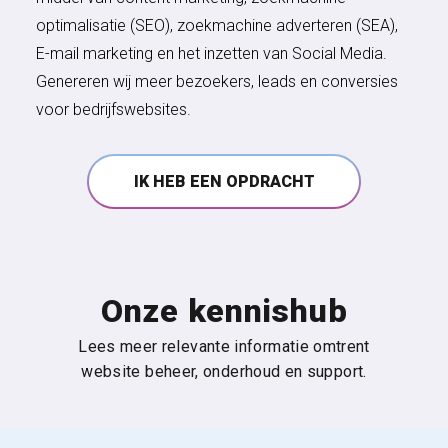
optimalisatie (SEO), zoekmachine adverteren (SEA),
E-mail marketing en het inzetten van Social Media.
Genereren wij meer bezoekers, leads en conversies
voor bedrijfswebsites.
IK HEB EEN OPDRACHT
Onze kennishub
Lees meer relevante informatie omtrent
website beheer, onderhoud en support.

**ACTIVITY:**
Rewrite the text read from the records with "bezoekers" swapped for "klanten" and everything else unchanged. Leave the pictures out of your answer.

**SOLUTION TO THIS TASK:**
optimalisatie (SEO), zoekmachine adverteren (SEA),
E-mail marketing en het inzetten van Social Media.
Genereren wij meer klanten, leads en conversies
voor bedrijfswebsites.
IK HEB EEN OPDRACHT
Onze kennishub
Lees meer relevante informatie omtrent
website beheer, onderhoud en support.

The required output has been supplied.